▶ 読解用抜粋:
▼

【VA1-D3】 Swiss Via Alpina 1/スイス横断のロングトレイル3日目

スイス・ヴィアアルピナ1

スイス国内を東から西へと横断する総距離390kmのロングトレイル、スイス・ヴィアアルピナ1(別名:クロッシングスイス、 Crossing Switzerland)。スイス隣国リヒテンシュタインの首都ファドゥーツを出発し、スイス国内の風光明媚な絶景を満喫しつつ、全20ステージ・14の峠を越えて(累積標高差23,600m)、レマン湖畔の町モントルーを目指します。今回は3日目(ヴァイスタンネン~エルム)編です(概要編はこちら)。

ヴァイスタンネン出発

ヴァイスタンネン

今日の行程は、宿泊地ヴァイスタンネン(標高1,003m)を出発し、今回のロングトレイルでは最初の本格的な峠となるフー峠(Foopass、標高2,223m)を越えて、エルム(Elm、標高960m)へと下ります。愛用のガイドブックによれば、総距離24km、コースタイム7-8時間のトレイルです。

晴れ模様の中、朝5時に宿を出発します。が、いきなりトラブル発生。昨晩宿泊先にお願いした朝食のお弁当セットが見当たりません。どうやら同様の状況と思われる宿泊客がいたのでと意見交換するも、同様に困惑している様子でお弁当の所在は不明。一方で、今日は長丁場なので、これ以上時間のロスは避けるべく、お弁当セットを断念して出発。幸い、手持ちの補給食は十分にあります。

なお、宿からは後程メールで「冷蔵庫に保存してあった」と連絡を頂きましたが、そこには鍵が掛かっており入れませんでした。コミュニケーションの大切さを改めて痛感した出来事でした。さて、本編に戻り、朝焼けの中、村内を抜けていくと、飼育されているヤギを発見。朝の挨拶を交わし、村を後にします。

アイベックス・トレイル

村を出ると、ここからは小川沿いを進みます。橋を渡った先に、立派なアイベックスの像と案内板があります。どうやらここはアイベックス・トレイルと命名されている様子。その後もアイベックスに関する案内板が次々に登場するので、トレイルを歩きながら学習出来るよう作られています。

▲

▶ 作業内容:
上の抜粋で「今日の行程は」で始まる段落を、主要な事実を残したまま箇条書きに書き改めてください。

▶ 提示情報:

▼

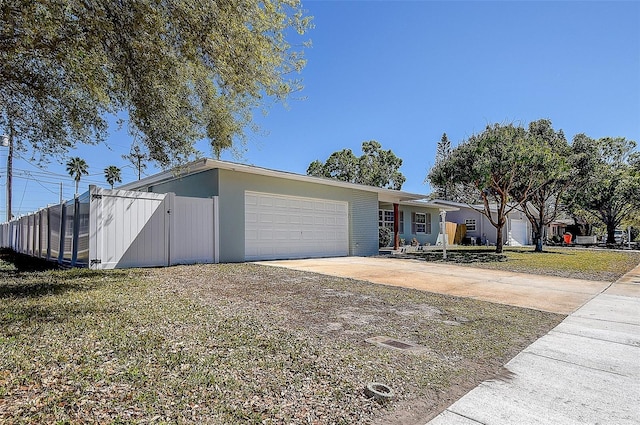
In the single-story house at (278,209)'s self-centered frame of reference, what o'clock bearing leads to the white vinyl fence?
The white vinyl fence is roughly at 3 o'clock from the single-story house.

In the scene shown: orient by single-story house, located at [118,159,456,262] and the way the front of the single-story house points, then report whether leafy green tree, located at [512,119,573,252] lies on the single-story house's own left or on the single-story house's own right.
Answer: on the single-story house's own left

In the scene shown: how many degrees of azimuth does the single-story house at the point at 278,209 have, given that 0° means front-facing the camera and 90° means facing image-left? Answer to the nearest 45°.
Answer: approximately 315°

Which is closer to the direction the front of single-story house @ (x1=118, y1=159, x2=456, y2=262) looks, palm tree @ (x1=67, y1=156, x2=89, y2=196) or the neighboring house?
the neighboring house

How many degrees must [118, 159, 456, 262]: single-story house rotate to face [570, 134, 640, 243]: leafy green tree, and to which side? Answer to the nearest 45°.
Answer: approximately 90° to its left

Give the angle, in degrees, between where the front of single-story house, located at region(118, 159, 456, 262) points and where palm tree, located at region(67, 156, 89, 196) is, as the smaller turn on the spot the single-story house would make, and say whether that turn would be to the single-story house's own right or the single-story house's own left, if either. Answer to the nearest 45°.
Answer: approximately 180°

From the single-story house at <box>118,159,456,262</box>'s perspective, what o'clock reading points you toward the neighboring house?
The neighboring house is roughly at 9 o'clock from the single-story house.

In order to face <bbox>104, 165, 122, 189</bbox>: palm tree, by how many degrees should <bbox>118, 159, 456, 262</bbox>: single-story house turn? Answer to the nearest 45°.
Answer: approximately 180°
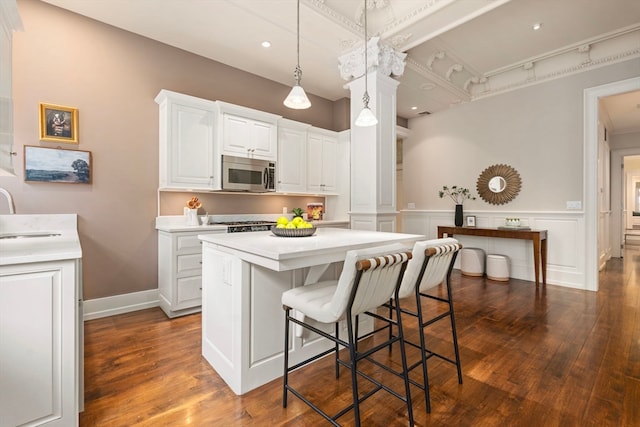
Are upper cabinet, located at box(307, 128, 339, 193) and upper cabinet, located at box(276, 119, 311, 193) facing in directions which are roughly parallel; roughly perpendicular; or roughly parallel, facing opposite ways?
roughly parallel

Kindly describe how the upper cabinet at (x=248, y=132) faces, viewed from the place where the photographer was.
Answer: facing the viewer and to the right of the viewer

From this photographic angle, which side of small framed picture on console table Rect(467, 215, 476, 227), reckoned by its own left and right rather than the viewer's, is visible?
front

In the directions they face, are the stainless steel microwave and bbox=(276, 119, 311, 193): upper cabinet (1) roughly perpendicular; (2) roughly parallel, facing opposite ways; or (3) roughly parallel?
roughly parallel

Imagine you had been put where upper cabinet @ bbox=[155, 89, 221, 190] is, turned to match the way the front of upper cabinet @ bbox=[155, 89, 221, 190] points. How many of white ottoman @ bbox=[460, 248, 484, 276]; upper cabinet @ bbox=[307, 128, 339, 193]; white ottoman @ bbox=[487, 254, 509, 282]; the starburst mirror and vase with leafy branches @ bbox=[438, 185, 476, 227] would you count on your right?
0

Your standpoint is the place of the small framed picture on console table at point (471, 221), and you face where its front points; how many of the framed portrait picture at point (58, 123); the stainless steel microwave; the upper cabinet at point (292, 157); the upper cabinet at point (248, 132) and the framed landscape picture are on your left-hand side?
0

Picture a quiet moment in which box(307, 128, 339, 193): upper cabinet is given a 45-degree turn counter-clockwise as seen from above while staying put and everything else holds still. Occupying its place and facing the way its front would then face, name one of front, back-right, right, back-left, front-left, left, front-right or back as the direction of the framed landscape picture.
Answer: back-right

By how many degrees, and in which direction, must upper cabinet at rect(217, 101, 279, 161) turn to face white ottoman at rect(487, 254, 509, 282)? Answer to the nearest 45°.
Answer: approximately 45° to its left

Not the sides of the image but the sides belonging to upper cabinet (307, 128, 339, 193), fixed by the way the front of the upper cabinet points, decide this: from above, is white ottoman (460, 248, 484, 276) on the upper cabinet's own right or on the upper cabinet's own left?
on the upper cabinet's own left

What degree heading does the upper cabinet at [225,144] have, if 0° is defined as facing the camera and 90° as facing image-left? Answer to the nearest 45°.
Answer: approximately 315°

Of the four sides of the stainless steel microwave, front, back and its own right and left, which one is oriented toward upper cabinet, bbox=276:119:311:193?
left

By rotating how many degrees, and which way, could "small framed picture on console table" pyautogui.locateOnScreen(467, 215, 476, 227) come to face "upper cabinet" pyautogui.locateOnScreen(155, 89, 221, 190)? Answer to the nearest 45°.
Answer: approximately 45° to its right

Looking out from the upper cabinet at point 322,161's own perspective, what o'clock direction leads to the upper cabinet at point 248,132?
the upper cabinet at point 248,132 is roughly at 3 o'clock from the upper cabinet at point 322,161.

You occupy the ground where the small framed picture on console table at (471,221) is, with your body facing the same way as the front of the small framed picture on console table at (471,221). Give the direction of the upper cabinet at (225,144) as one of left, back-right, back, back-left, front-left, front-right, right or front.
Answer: front-right

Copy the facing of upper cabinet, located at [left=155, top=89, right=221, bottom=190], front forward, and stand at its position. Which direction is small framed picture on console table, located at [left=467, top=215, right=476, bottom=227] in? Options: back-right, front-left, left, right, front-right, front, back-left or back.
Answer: front-left
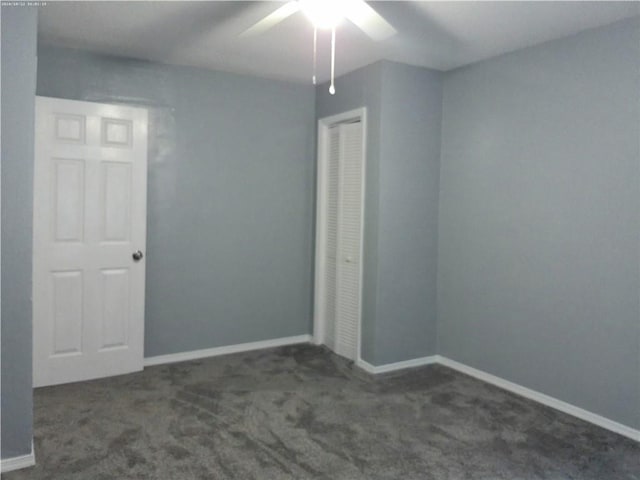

▲

▶ 回答:
- 出発地:宿泊地ヴァイスタンネン(標高1,003m)
- 越える峠:フー峠(Foopass、標高2,223m)。今回のロングトレイルで最初の本格的な峠
- 到着地:エルム(Elm、標高960m)へ下る
- 総距離:24km(愛用のガイドブックによる)
- コースタイム:7~8時間(同ガイドブックによる)